In the retail apparel sector, we might take a look at Urban Outfitters (URBN, $42), the trendy clothing store aimed at the younger demographic. Personally, I'll have to say that whenever I see a group of women dressed in these clothes, I am tempted to ask them if they are auditioning for roles as extras in the next production of Les Miserables. However, I learned a long time ago not to let my fashion taste influence my investment decisions (and Brooks Brothers isn't a publicly-traded company). The company also owns Anthropologie and Free People, both with plenty of room for more locations both domestically and internationally. It's not just about locations here, though, because, unlike some other bricks-and-mortar retailers that have suffered from the juggernaut of online shopping, URBN seems to have leveraged its online presence to its advantage. You might want to get in touch with your inner hipster and conduct more research--nose piercing not required. Also hitting a new 52-week high after a stellar earnings report last week was Starbucks (SBUX, $72). The company is not content to rest on its laurels and merely welcome back the customers who once again are ready to pay $5.00 for a latte. They have plans for a greater variety of food and drink items, designed to get people in their locations beyond the peak latte-sipping hours. CarMax (KMX, $48) is a specialty retailer I find interesting, with its hassle-free and haggle-free approach to buying and selling cars. If you were in the market for a "previously-owned" vehicle, you'd probably find yourself spending a great deal of time perusing the locally-owned used car lots, each of which may not offer much of a selection. There you might encounter a salesman who wants to "friend" your daughter on Facebook with the idea of taking her out for a gourmet dinner at Applebee's and a test drive in his 1975 Eldorado with a cooler full of Pabst Blue Ribbon tall boys. KMX just might spare you that nightmare.

As we wrap this up we'll take another look at Middleby, and note that the calculus for buying a piece of commercial kitchen equipment is different from the considerations involved in selecting a residential stove or oven.

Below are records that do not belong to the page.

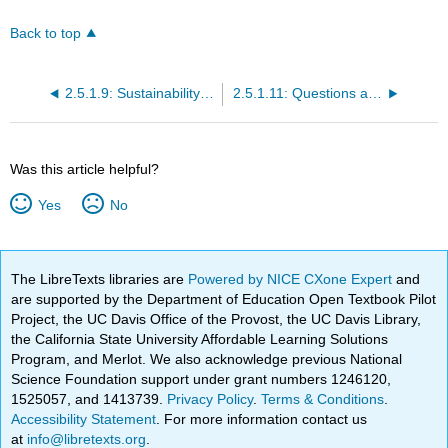
Back to top
2.5.1.9: Sustainability and the Eco-Economy
2.5.1.11: Questions and Problems
Was this article helpful?
Yes
No
The LibreTexts libraries are
Powered by NICE CXone Expert
and
are supported by the Department of Education Open Textbook Pilot
Project, the UC Davis Office of the Provost, the UC Davis Library,
the California State University Affordable Learning Solutions
Program, and Merlot. We also acknowledge previous National
Science Foundation support under grant numbers 1246120,
1525057, and 1413739.
Privacy Policy
.
Terms & Conditions
.
Accessibility Statement
. For more information contact us
at
info@libretexts.org
.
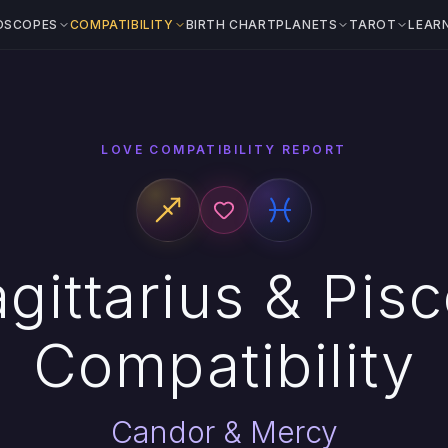
OSCOPES
COMPATIBILITY
BIRTH CHART
PLANETS
TAROT
LEAR
LOVE COMPATIBILITY REPORT
gittarius & Pis
Compatibility
Candor & Mercy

While MIDD is not in the consumer discretionary sector, the connection is that the demand for its products is a derived demand--derived, that is, from the consumer demand for eating out. Restaurants don't buy new ovens to impress the neighbors, but to better and more efficiently serve their clientele. That means cooking food faster and keeping it at the right temperature until it is served, and this is where Middleby's investments and innovations have paid off for both its customers and its shareholders. Maybe its purchase of Viking is not a game-changer, but it keeps MIDD on the growth path with a new market.

In the lobby of the spa building at the Alluvian sits a gleaming, stainless steel Viking cooking machine the size of a Chevy Suburban. This beauty was tempting, but about six months before our trip to the Alluvian, my wife and I did replace our 25-year old stove top, and in the interest of full disclosure I'll tell you that we bought the Wolf brand. They had just come out with a modular stove top that better suited our needs and our counter space. We selected four gas burners, a grill, and a steamer. I wanted the deep fryer instead of the steamer, but my wife said no way was I going to turn our kitchen into a grease-soaked chamber of horrors. So, we're currently in the market for a Fry Daddy. As the wife says, "Take it outside!"

Life is short. Get busy.

Jim

Disclosure/Disclaimer: My family members and/or I own shares of MIDD, PG, K, TJX, V, URBN, SBUX, and KMX. Individual stocks are mentioned here for the sole purpose of illustrating investment concepts, and nothing stated here should be construed as the advice to buy or sell any security.